Dataset entries:
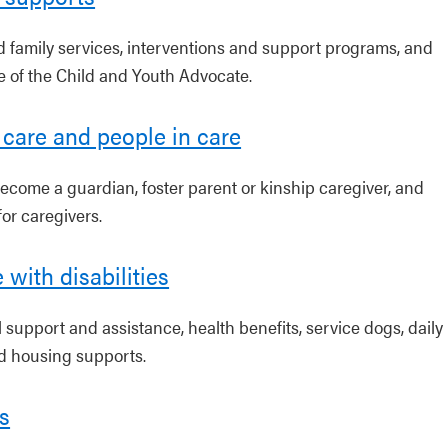
d family services, interventions and support programs, and
ce of the Child and Youth Advocate.
 care and people in care
ecome a guardian, foster parent or kinship caregiver, and
or caregivers.
 with disabilities
 support and assistance, health benefits, service dogs, daily
nd housing supports.
s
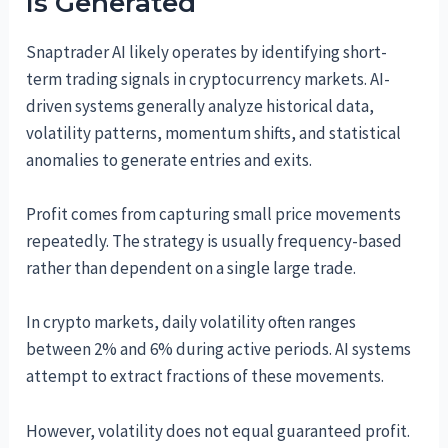
Is Generated
Snaptrader AI likely operates by identifying short-
term trading signals in cryptocurrency markets. AI-
driven systems generally analyze historical data,
volatility patterns, momentum shifts, and statistical
anomalies to generate entries and exits.
Profit comes from capturing small price movements
repeatedly. The strategy is usually frequency-based
rather than dependent on a single large trade.
In crypto markets, daily volatility often ranges
between 2% and 6% during active periods. AI systems
attempt to extract fractions of these movements.
However, volatility does not equal guaranteed profit.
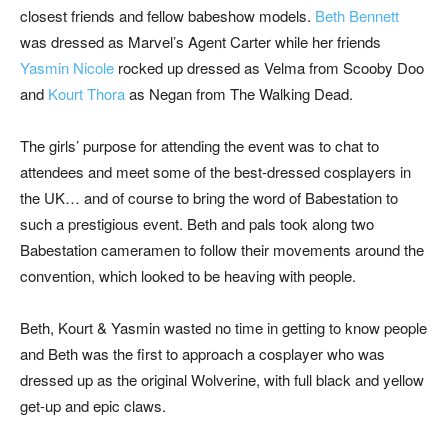
closest friends and fellow babeshow models.
Beth Bennett
was dressed as Marvel’s Agent Carter while her friends
Yasmin Nicole
rocked up dressed as Velma from Scooby Doo
and
Kourt Thora
as Negan from The Walking Dead.
The girls’ purpose for attending the event was to chat to
attendees and meet some of the best-dressed cosplayers in
the UK… and of course to bring the word of Babestation to
such a prestigious event. Beth and pals took along two
Babestation cameramen to follow their movements around the
convention, which looked to be heaving with people.
Beth, Kourt & Yasmin wasted no time in getting to know people
and Beth was the first to approach a cosplayer who was
dressed up as the original Wolverine, with full black and yellow
get-up and epic claws.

> _Task requirements_: The exact lines from the beginning of the data through the one that contains "Profit comes from" must be given again, both ends included, and pictures must be left out.

> _Solution_:
d family services, interventions and support programs, and
ce of the Child and Youth Advocate.
 care and people in care
ecome a guardian, foster parent or kinship caregiver, and
or caregivers.
 with disabilities
 support and assistance, health benefits, service dogs, daily
nd housing supports.
s
Is Generated
Snaptrader AI likely operates by identifying short-
term trading signals in cryptocurrency markets. AI-
driven systems generally analyze historical data,
volatility patterns, momentum shifts, and statistical
anomalies to generate entries and exits.
Profit comes from capturing small price movements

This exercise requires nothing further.